**ACTIVITIES:**
(a) Decide whether each statement agrees with the article on Missouri's tomosynthesis coverage. Answer yes or no for each, and quote the article's deciding words. (i) The bill the Governor signed was HB 1252. (ii) The new reimbursement rates apply from January 1, 2018. (iii) Irshad's team evaluated more than 41,000 screening mammography exams.
(b) Answer each question from the article on Missouri's tomosynthesis coverage:
(i) On what date did Missouri Governor Eric Greitens resign?
(ii) At which institution does Dr. Abid Irshad work?
(iii) At what age does the USPSTF recommend that screening begin?

**EXCERPTED PASSAGE:**
Missouri gets tomosynthesis coverage

by Thomas Dworetzky, Contributing Reporter | June 14, 2018
A flurry of bill-signing ahead of Missouri Governor Eric Greitens' May 29 resignation saw some good news for healthcare providers and their patients.

The Governor signed HB 1252, which means healthcare insurers have to provide benefits or coverage for low-dose mammography screening – it also expands the definition of now-mandated breast tomosynthesis.

The term “low-dose mammography screening” was revised, the ACR reported in its statement.

“As used in this section, the term 'low-dose mammography screening' shall also include digital mammography and breast tomosynthesis,” says HB 1252, which continues, “As used in this section, the term 'breast tomosynthesis' shall mean a radiologic procedure that involves the acquisition of projection images over the stationary breast to produce cross-sectional digital three-dimensional images of the breast.”

Additionally, the law sets the date of January 1, 2019, as the moment from which low-dose mammography screening “shall be reimbursed at rates accurately reflecting the resource costs specific to each modality, including any increased resource cost of breast tomosynthesis.”

In March, mammograms were in the news when new evidence was announced that supports starting breast-screening at age 40.

“We showed the data of our screening population of 50 and over (as USPSTF recommends screening age 50 and over) and then showed how the data changes when we add the screening population 40-49 to the previous group (as ACR and SBI recommend screening at age 40),” Dr. Abid Irshad of the Medical University of South Carolina, told HCB News.

Irshad's team evaluated over 41,000 screening mammography exams.

**SUPPLIED MATERIAL:**
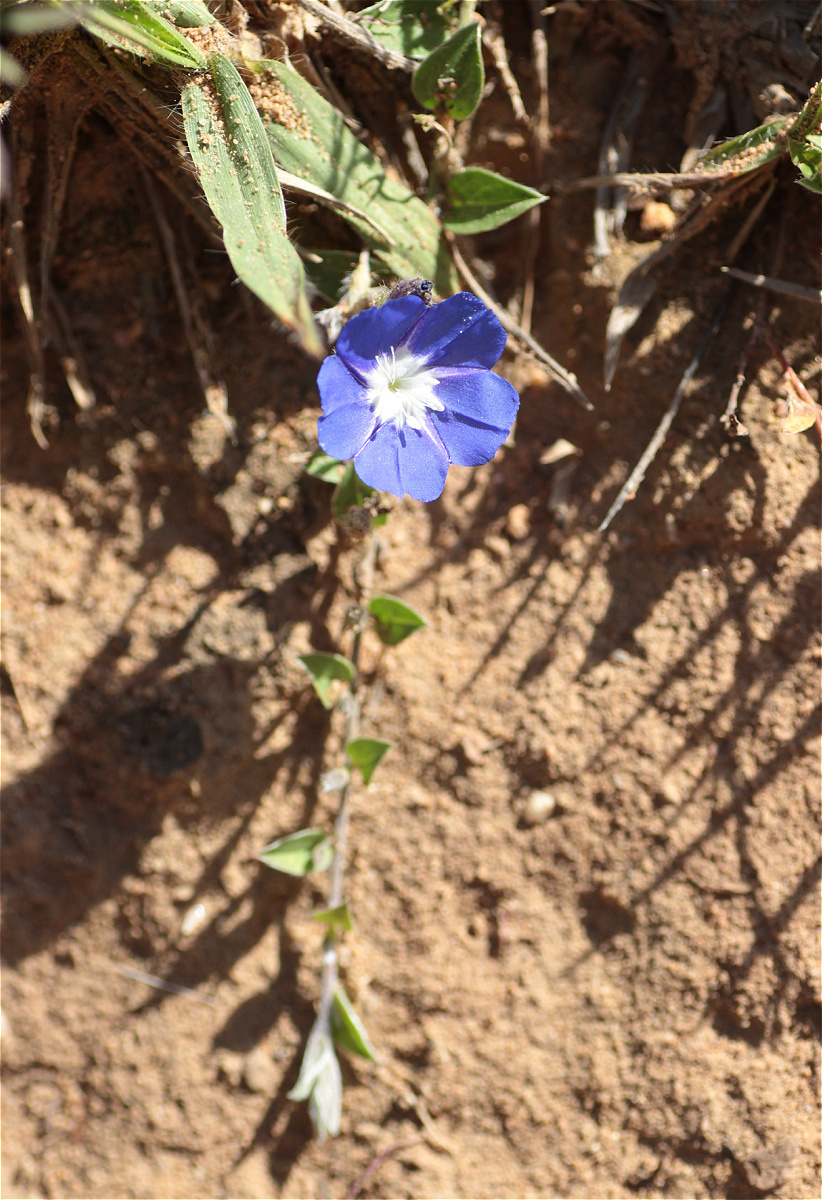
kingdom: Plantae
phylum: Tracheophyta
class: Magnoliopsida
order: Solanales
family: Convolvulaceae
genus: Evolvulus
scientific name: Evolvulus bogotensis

**ANSWERS FOR EACH ITEM:**
(a)
(i) Yes: "The Governor signed HB 1252"
(ii) No: "the law sets the date of January 1, 2019"
(iii) Yes: "Irshad's team evaluated over 41,000 screening mammography exams."

(b)
(i) May 29
(ii) The Medical University of South Carolina
(iii) Age 50 and over